INVESTIGADORES
FOSSATI Carlos Alberto
congresos y reuniones científicas
Título:
CCL20 IS SECRETED BY LUNG EPITHELIAL CELLS IN RESPONSE TO BRUCELLA ABORTUS INFECTION AND HAS ANTIMICROBIAL ACTIVITY AGAINST THIS PATHOGEN
Autor/es:
FERRERO MC,; HIELPOS S; FERNANDEZ AG; FOSSATI CA; BALDI PC,
Lugar:
Los Cocos, Córdoba
Reunión:
Congreso; LXI Reunión Anual de la Sociedad Argentina de Inmunología. Los Cocos, Córdoba; 2013
Institución organizadora:
Sociedad Argentina de Inmunología
Resumen:
Although Brucella frequently infects humans through inhalation,
its interaction with pulmonary cells has been overlooked. CCL20 is a potent
chemoattractant for immature dendritic cells and T cells. Antimicrobial
activities for CCL20 have been recently reported. We evaluated the
antimicrobial activity of CCL20 against Brucella abortus, and whether
this pathogen induces the secretion of CCL20 in human bronchial (Calu-6) and
alveolar (A549) epithelial cells and macrophages (PMA-treated THP-1 cells).

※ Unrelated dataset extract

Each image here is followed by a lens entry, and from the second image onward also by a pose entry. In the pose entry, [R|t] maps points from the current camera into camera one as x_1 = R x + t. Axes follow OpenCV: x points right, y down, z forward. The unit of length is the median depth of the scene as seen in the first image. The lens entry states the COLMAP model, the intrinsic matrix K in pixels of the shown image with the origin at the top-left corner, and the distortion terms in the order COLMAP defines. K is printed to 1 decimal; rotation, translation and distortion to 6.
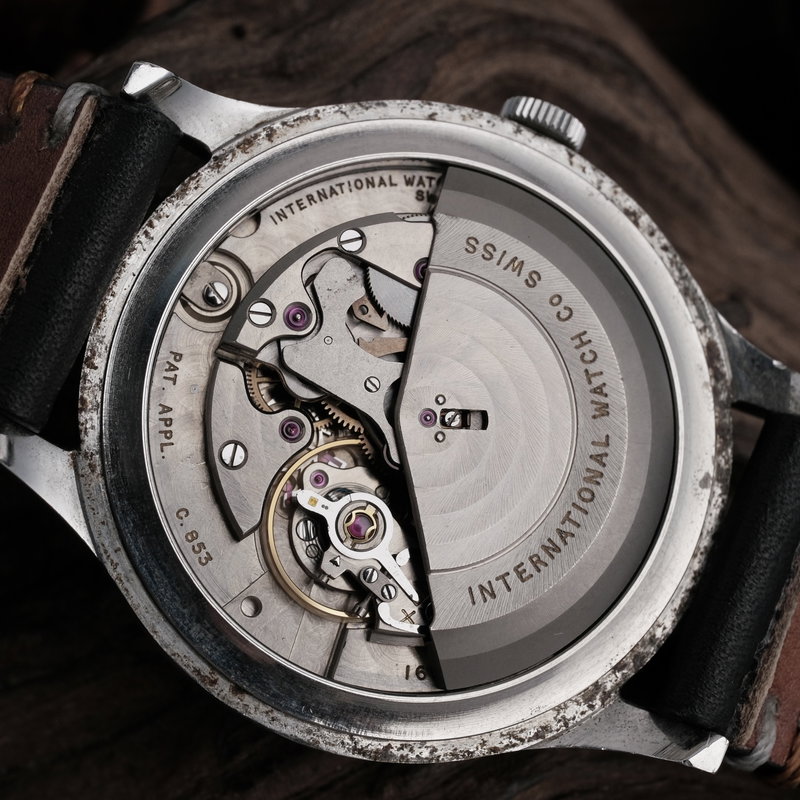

CCL20 killed B. abortus with a lethal dose (LD50, achieving 50%
reduction of CFU) of 50 ug/ml. Cells were infected for 2 hours at
multiplicities of infection (MOI) of 50 to 500 bacteria/cell (epithelial cells)
or 10 to 100 bacteria/cell (macrophages). At 24 and 48 h post-infection CCL20
was measured by ELISA in culture supernatants. Infection significantly
increased the production of CCL20 in macrophages and bronchial epithelial cells
in a MOI-dependent manner (p<0.05). Both cell types also secreted CCL20 in
response to heat-killed B. abortus and to PAMPs used for comparison
(flagellin, Pam3Cys and E. coli LPS). In contrast, B. abortus LPS
did not induce CCL20 secretion. Whereas the infection of A549 alveolar cells
induced a slight, non-significant increase of CCL20 (p>0.05), the
stimulation of these cells with conditioned medium from B. abortus-infected
macrophages (CoIM) induced CCL20 secretion in a dose dependent manner
(p<0.05). Neutralization assays with the antagonist of IL-1β receptor (IL-1Ra) showed that IL-1β present in CoIM is mostly responsible for this
induction, whereas an anti-TNFα antibody had no
effect. This study shows that bronchial epithelial cells and macrophages
secrete CCL20 upon infection with B. abortus or stimulation with its
antigens, while alveolar epithelial cells do so after stimulation by factors
secreted by infected macrophages. CCL20
has antimicrobial activity against B. abortus.